A study describing the findings was published in Nature Communications last month. Bouchard is the lead author, and Plevritis is the senior author.
Mapping influence
Cancer cells are surprisingly dependent on their surroundings. Depending on the location, type and quantity of noncancerous cells surrounding the tumor, the cells’ behavior can change, whether through faster growth, decreased susceptibility to drugs or heightened cell metabolism.

“The questions we’re asking are very simple. We want to know who the neighbors are for each cell. Who likes whom? Who doesn’t like whom? It’s all about which cells tend to be together, and which ones are rarely found together,” Bouchard said. Cells that attract each other are described as “colocalizing” while those that seem to repel each other form “anti-colocalizations.” Those colocalizations are then linked to the state of the cancer — aggressive, resistant, susceptible to drugs — and logged in the colocatome.
The team developed experimental models of lung cancer in the lab, then used artificial intelligence to analyze them, identifying noncancerous cells and how they organized within and around the tumor cells. They then compared the colocalizations with those from patient tumor biopsies. After mapping hundreds of cell configurations, they confirmed that the majority of colocalizations in the primary patient tumors are observed in the experimental models. (That overlap is key, said Bouchard. It means that the models are a valuable and accurate representation of what’s happening in someone who has lung cancer.)
Past research by Plevritis and others showed strong interactions between fibroblasts and cancer cells, but exactly how fibroblasts interact with cancer cells is unclear. In an experiment, Plevritis showed that lung cancer cells die when doused with a type of anti-tumor drug that stunts cell growth. But throw fibroblasts into the mix, and the entire landscape changes — literally. Plevritis mapped the treated tumor models and saw that post-treatment, the cancer cells and fibroblasts were generally left intact in the same amount. But they had rearranged themselves.
“That spatial reorganization appears to have given rise to drug-resistance,” said Plevritis, the William M. Hume Professor in the School of Medicine. “It was like changing the furniture in the room, then finding the exits are blocked.”
Chasing new leads
As the team continues to log spatial maps of treated and untreated tumors, they hope to unlock more configurations that help clue doctors in on why some cancers persist after treatment. Ideally, the researchers said, the colocatome could provide information that guides treatment of patient’s cancer: If a specific colocalization confers resistance to a common drug, for instance, physicians can search for another that might have a better chance of working. They also hope the colocalization maps will generate testable hypotheses to describe aspects of cancer biology that remain unclear.

As they collect more data, the team plans to employ AI to identify specific spatial motifs and create catalogs of maps that correspond to different cell states for a variety of cancers. “Then we can begin to see whether certain spatial motifs are shared between cancer types, regardless of where they originate in the body.
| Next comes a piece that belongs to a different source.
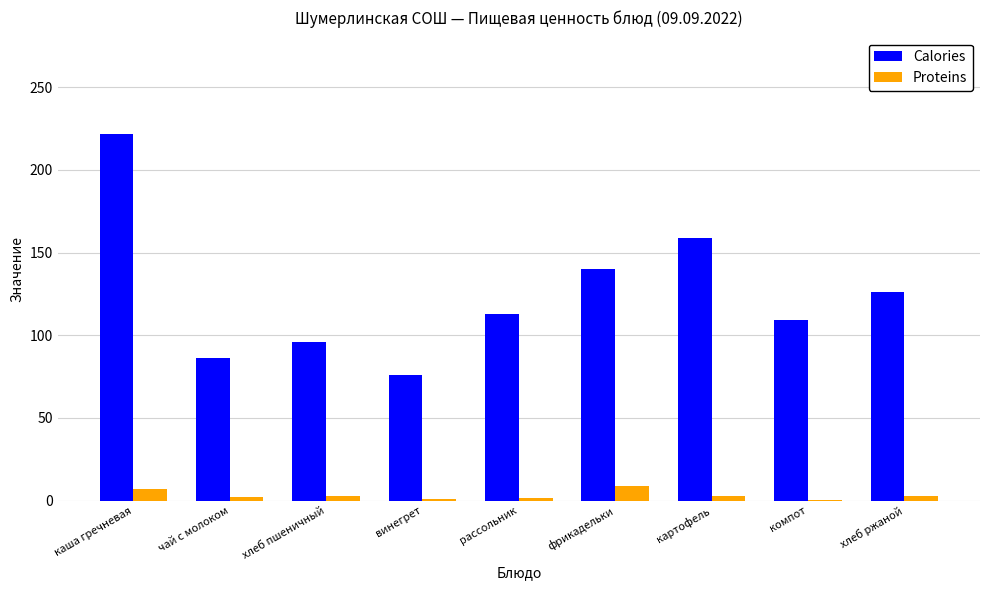

At which category is the sum across all series the highest?

каша гречневая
That could reveal universal rules of tumor behavior and guide the design of more broadly effective treatments,” Plevritis said. “That’s something I’m really excited about.”
A researcher from the University of Oxford contributed to this research.
This study was funded by the National Institute of Health (grants R25CA180993, U54CA274511 and K99CA255586) and Les Fonds de Recherche du Québec.
Stanford’s Department of Biomedical Data Sciences also supported the work.